After going through the data below, state how many lines contain "seek", and nothing else.

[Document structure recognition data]
• • •

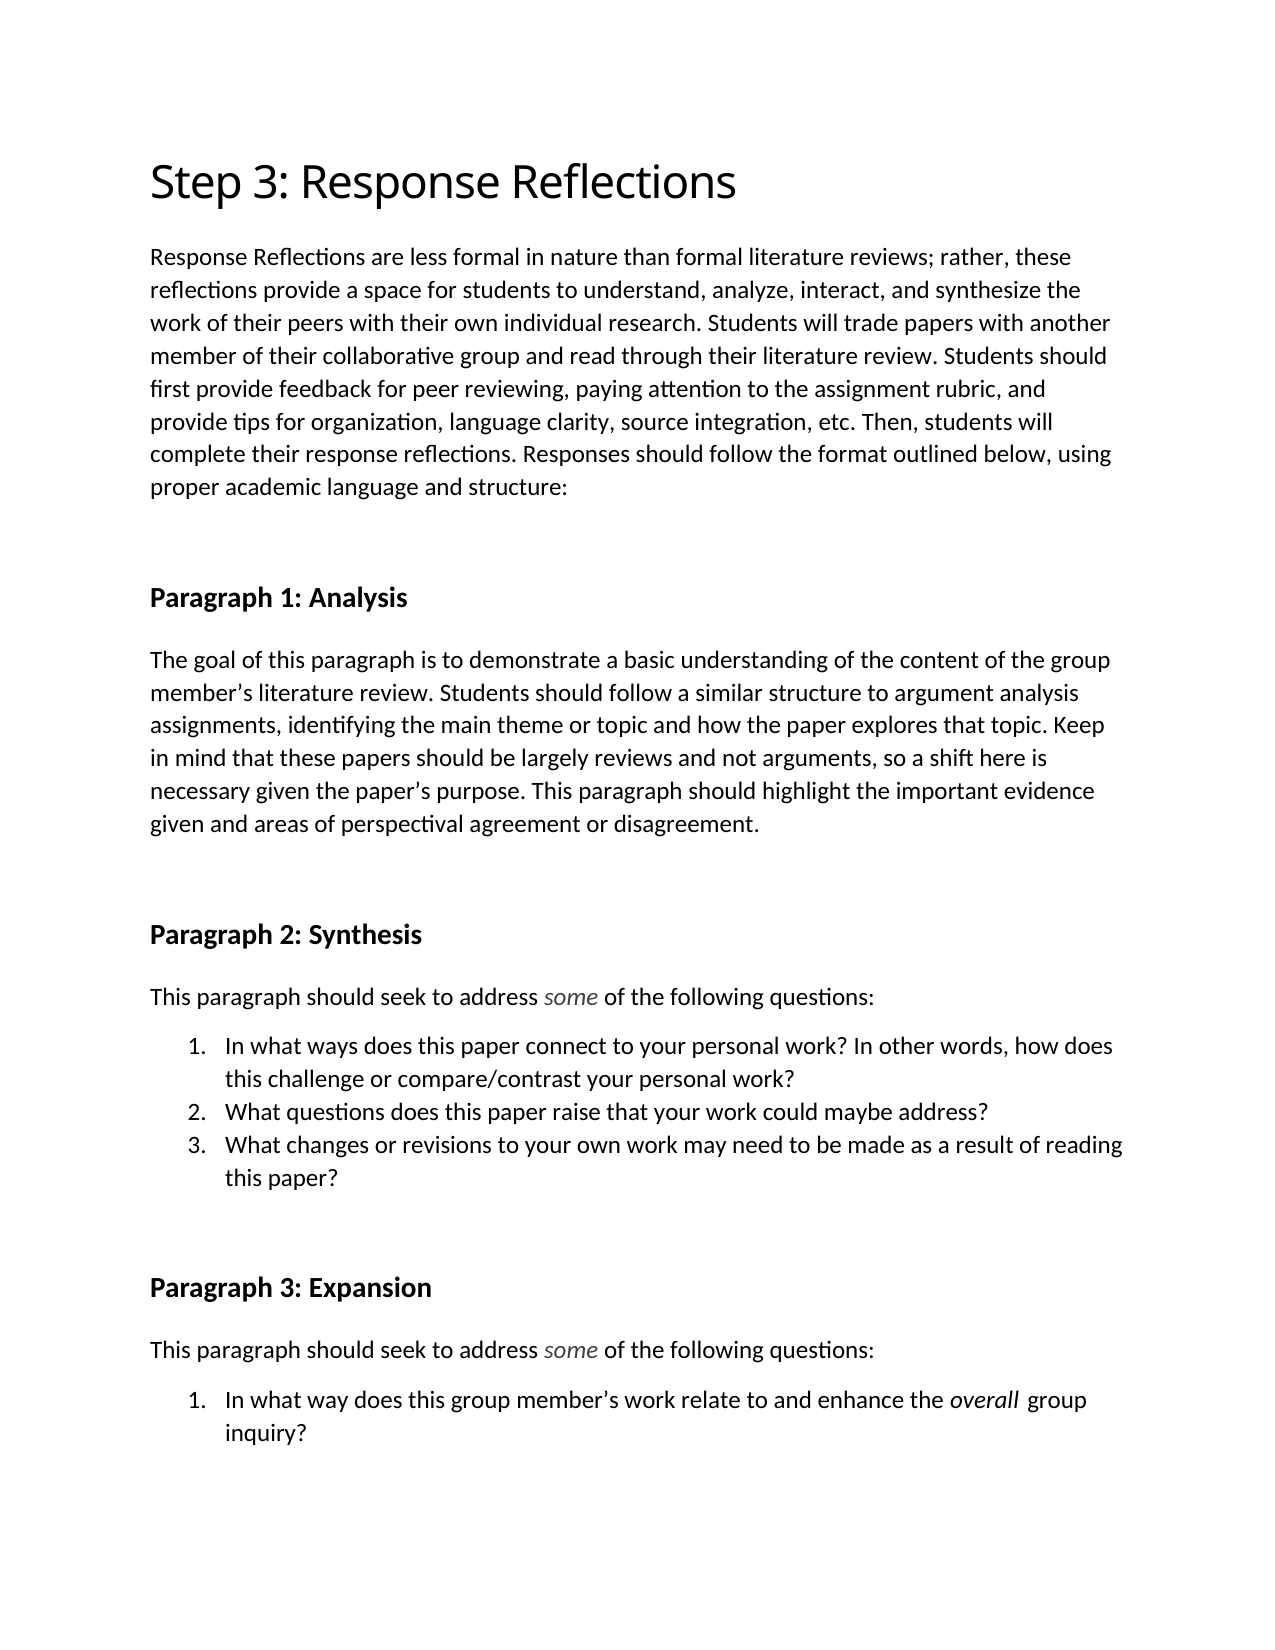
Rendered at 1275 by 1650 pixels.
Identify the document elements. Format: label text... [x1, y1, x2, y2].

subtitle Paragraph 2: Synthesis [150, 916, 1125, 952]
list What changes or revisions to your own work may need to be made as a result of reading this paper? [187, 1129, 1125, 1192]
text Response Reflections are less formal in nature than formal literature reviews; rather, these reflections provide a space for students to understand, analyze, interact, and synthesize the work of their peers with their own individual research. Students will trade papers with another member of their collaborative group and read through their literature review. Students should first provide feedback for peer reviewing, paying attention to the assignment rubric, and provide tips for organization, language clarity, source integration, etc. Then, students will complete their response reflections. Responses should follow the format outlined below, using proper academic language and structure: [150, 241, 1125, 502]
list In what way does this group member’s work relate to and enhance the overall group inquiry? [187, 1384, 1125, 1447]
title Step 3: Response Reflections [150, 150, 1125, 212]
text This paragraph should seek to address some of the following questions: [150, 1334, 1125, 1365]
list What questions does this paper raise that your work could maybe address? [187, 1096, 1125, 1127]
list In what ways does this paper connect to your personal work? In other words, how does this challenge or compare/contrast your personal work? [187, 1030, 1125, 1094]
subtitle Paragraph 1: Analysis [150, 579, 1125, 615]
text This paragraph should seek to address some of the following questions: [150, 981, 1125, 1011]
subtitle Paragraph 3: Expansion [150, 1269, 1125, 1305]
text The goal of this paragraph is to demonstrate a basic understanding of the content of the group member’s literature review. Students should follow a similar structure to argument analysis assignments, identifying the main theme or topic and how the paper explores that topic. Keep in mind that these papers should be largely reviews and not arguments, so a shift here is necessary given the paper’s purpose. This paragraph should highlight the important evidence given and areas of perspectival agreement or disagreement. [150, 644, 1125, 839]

• • •

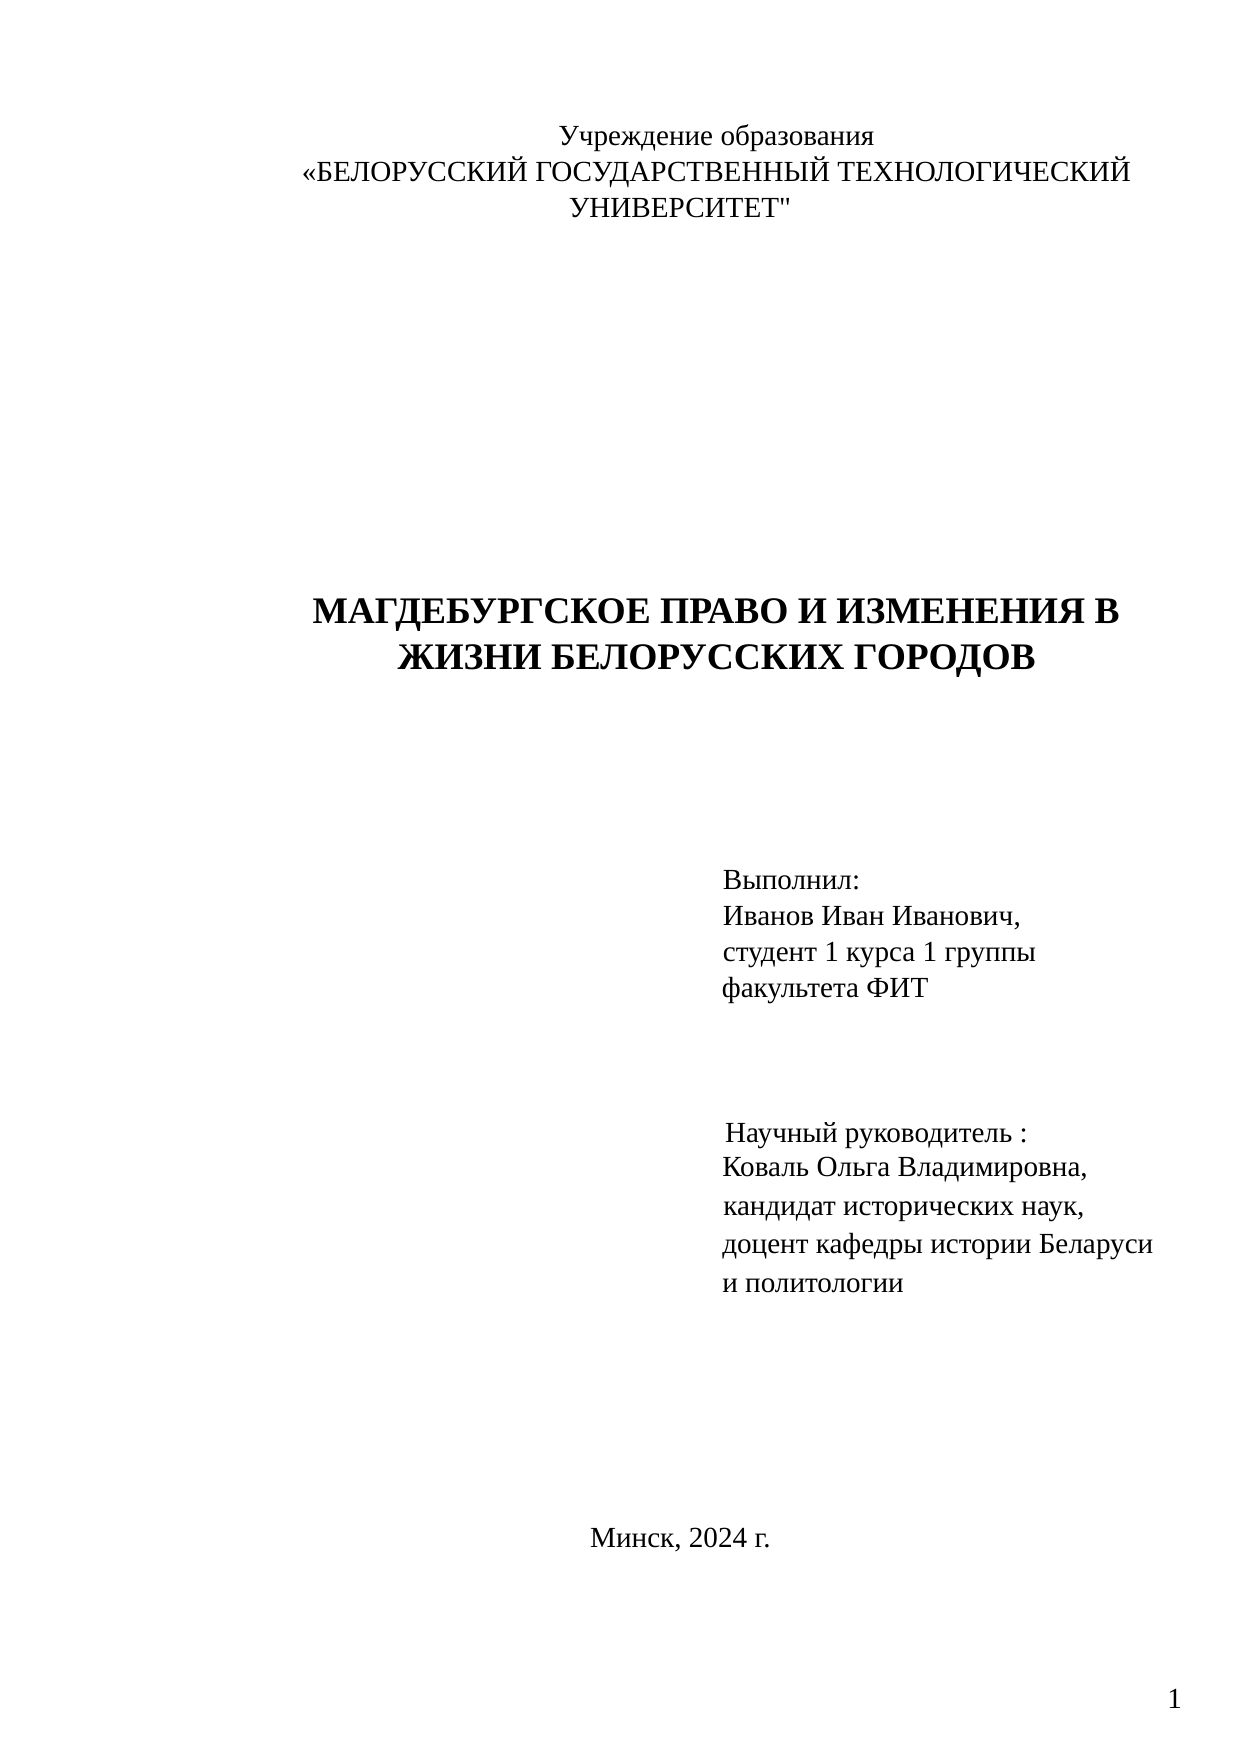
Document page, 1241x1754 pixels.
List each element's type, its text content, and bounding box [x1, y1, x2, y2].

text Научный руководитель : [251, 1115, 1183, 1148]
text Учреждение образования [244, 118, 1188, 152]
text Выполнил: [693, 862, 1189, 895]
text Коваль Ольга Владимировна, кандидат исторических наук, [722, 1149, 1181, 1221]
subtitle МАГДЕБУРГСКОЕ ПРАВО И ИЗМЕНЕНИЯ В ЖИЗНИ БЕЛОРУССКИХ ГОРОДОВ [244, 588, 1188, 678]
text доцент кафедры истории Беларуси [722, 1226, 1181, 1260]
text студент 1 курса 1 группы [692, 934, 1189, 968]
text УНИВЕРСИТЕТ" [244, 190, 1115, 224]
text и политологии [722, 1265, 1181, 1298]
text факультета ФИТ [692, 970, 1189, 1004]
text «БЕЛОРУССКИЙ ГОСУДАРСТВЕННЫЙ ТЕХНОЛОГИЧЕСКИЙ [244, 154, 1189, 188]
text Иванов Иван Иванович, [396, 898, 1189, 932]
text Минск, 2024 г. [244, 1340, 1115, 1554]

• • •

• ANSWER TO THIS PROBLEM:
2